Jednak na Wall Street mało kto myśli w perspektywie dłuższej niż kwartał. A jeśli już o kwartale mowa, to ten tydzień przyniesie wysyp raportów finansowych za III kw. (raportuje blisko 1/5 spółek z indeksu S&P500) Analitycy spodziewają się, że amerykańskie spółki zaprezentują wyniki znacznie lepsze niż w fatalnym II kwartale, lecz równocześnie zyski korporacji tworzących indeks S&P500 mają być o ok. 20 proc. niższe niż przed rokiem.

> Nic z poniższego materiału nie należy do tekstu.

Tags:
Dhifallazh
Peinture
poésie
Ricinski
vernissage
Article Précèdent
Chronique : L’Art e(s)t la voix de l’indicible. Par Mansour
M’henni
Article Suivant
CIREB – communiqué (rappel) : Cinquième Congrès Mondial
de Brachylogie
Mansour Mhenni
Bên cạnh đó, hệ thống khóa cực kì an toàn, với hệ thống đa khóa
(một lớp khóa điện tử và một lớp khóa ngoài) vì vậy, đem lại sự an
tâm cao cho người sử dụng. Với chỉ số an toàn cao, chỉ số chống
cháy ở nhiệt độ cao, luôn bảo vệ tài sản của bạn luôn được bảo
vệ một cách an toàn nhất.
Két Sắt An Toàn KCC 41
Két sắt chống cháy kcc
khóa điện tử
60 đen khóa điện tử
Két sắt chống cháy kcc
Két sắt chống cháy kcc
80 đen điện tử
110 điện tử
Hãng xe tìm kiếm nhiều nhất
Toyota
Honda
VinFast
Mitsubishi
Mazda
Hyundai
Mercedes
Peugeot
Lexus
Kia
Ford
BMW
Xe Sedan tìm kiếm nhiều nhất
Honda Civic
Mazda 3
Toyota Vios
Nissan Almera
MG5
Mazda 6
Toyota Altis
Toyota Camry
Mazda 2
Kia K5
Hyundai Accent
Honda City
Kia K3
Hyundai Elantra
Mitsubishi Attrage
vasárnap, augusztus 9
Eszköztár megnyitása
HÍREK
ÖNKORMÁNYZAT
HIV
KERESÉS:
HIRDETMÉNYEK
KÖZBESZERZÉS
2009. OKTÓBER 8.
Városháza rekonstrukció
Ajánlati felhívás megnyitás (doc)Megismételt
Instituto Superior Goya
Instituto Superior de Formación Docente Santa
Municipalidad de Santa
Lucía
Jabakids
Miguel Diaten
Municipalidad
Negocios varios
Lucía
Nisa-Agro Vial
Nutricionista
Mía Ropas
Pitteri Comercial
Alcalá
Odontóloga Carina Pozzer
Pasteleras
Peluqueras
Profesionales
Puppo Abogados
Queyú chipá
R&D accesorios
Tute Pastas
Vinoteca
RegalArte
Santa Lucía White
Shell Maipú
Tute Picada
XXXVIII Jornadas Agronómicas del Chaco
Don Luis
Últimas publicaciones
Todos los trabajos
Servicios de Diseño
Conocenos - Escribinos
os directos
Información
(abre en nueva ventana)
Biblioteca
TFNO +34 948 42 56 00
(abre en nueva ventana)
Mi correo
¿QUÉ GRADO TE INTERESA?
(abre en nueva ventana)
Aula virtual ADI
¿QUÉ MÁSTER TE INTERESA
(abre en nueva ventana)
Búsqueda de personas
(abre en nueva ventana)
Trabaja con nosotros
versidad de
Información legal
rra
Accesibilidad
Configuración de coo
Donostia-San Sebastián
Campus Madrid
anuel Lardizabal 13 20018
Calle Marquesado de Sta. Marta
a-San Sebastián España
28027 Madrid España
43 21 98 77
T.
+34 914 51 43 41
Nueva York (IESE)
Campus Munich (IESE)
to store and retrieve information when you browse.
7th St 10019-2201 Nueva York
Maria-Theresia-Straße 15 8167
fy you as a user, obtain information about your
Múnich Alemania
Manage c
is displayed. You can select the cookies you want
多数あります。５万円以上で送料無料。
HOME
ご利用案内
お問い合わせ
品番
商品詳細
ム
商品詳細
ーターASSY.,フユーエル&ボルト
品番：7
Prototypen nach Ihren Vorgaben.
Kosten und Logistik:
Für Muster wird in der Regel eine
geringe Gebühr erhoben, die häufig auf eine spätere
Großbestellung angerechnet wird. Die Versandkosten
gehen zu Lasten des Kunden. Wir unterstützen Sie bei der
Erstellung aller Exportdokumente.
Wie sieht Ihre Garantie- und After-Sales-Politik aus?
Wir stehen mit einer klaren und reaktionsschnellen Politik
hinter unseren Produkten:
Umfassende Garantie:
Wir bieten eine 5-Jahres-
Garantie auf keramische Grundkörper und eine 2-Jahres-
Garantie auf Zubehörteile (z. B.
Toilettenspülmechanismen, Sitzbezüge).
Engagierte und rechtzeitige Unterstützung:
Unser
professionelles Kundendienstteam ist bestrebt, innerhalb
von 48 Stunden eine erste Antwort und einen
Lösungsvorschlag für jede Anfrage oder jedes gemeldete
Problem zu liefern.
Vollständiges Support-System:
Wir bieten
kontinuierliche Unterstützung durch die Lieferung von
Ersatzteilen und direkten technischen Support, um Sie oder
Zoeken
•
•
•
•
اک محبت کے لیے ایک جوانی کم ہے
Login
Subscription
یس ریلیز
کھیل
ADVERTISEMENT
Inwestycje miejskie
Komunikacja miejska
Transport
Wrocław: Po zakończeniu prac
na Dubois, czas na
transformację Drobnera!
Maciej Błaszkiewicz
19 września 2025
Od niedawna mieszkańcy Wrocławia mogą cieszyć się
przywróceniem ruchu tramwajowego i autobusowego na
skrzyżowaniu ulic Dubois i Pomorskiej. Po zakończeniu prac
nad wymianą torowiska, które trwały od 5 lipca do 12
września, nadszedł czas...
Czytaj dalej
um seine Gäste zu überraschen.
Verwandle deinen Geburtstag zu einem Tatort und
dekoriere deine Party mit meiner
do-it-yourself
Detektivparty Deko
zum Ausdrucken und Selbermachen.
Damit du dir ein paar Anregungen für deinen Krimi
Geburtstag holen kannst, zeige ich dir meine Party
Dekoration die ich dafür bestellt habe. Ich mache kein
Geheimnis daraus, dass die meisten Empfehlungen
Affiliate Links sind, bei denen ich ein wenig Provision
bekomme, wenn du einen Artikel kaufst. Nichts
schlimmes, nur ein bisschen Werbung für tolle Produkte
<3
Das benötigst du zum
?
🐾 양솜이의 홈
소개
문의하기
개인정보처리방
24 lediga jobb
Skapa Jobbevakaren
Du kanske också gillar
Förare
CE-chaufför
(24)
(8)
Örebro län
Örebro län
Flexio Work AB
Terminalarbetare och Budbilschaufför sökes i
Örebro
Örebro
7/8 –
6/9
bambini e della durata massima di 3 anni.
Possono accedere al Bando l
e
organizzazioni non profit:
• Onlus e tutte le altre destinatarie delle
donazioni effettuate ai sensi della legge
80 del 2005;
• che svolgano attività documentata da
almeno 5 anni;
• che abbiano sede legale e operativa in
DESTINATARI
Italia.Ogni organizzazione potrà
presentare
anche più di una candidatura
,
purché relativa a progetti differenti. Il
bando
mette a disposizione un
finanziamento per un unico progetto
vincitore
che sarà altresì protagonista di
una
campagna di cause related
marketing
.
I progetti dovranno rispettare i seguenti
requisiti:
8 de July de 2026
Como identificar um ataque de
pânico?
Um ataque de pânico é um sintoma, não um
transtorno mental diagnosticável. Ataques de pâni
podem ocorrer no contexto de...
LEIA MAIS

Pogorszenie się nastrojów na Wall Street związane z obawami, co do powodzenia czwartego pakietu fiskalnego (wczoraj wieczorem napływały w tym temacie sprzeczne informacje z obu politycznych obozów) podbija notowania dolara i pozostałych bezpiecznych przystani, ale nieznacznie – nie widać nazbyt dużej korelacji, jak wcześniej. Dzisiaj mija termin ultimatum wyznaczonego przez spikerkę Izby Reprezentantów – tymczasem Biały Dom ma coraz większe problemy z Senatem, gdzie Republikanie uparcie dążą do przyjęcia mini-pakietu fiskalnego o wartości 500 mld dolarów. Głosowanie w tym względzie planowane jest dzisiaj, lub jutro. W nocy agencje zacytowały słowa Nancy Pelosi, której zdaniem podczas rozmów doszło do zawężenia różnic w temacie pakietu fiskalnego. W podobnym tonie wypowiedział się szef administracji Białego Domu (Meadows). Ale czy to coś zmienia? Zobaczymy. Trump przed ostatnią debatą prezydencką musi mieć jakiś mocny punkt zaczepienia.

 

Goldman Sachs wieszczy

Na dwa tygodnie przed wyborami w Stanach Zjednoczonych zwycięstwo Partii Demokratycznej wydaje się być coraz bardziej prawdopodobne. Według ekspertów Goldman Sachs wygrana Joe Bidena będzie oznaczała strumień dodatkowych środków stymulujących rynek, co z kolei może uderzyć w kurs dolara.  Donald Trump ma już tylko kilkanaście dni na nadrobienie swojej straty do kandydata Demokratów, która wynosi prawie 10 p.p. Jan Hatzius, główny ekonomista Goldman Sachs, sądzi, że Amerykanie mogą liczyć na szybkie poszerzenie pomocy fiskalnej po zwycięstwie Bidena. Rywal Trumpa zapowiedział już zwiększenie wydatków publicznych o 5,4 biliony dolarów w okresie najbliższych 10 lat.  – Demokratyczna większość w Kongresie spowodowałaby prawdopodobnie znacznie większe wsparcie fiskalne. Prawdopodobnie obejmowałoby to pakiet stymulacyjny w pierwszym kwartale, a następnie regulacje dotyczące infrastruktury i klimatu. W tym scenariuszu spodziewalibyśmy się, że do trzeciego kwartału 2021 r. uchwalone zostanie prawo zwiększające świadczenia zdrowotne, finansowane przez podwyżki podatków. – ocenia Hatzius.  Ekonomista prognozuje, że nowi rządzący jako swój priorytet wyznaczą wprowadzenie pakietu pomocowego w związku z pandemią COVID-19, który może mieć rozmiar nawet 2,5 bilionów dolarów. Jest to o 300 miliardów większy projekt niż ten proponowany Republikanom w ostatnich tygodniach. Hatzius uważa również, że większy pakiet stymulacyjny zostanie wprowadzony nawet jeżeli Trump zostanie u władzy, ponieważ jego partia prawdopodobnie straci kontrolę nad Senatem. – Niedawne negocjacje w sprawie pakietu pomocowego COVID-19 wyraźnie to pokazują, ponieważ oferta administracji Trumpa w wysokości 1,8 biliona dolarów i propozycja Pelosi mówiąca o 2,4 bilionach dolarów są znacznie bliżej siebie niż którakolwiek z nich do propozycji senackich Republikanów w wysokości 500 miliardów dolarów. – zwrócił uwagę Hatzius. Dla przypomnienia nie tak odlegej prawdy historycznej, ci sami wróżbici byli więcej niż pewni wygranej Hilary Clinton w 2016 roku. Po poniedziałkowych stratach, dolar rozpoczął wtorek z bardzo niską zmiennością, a indeks dolara utrzymuje się na poziomie 93,418.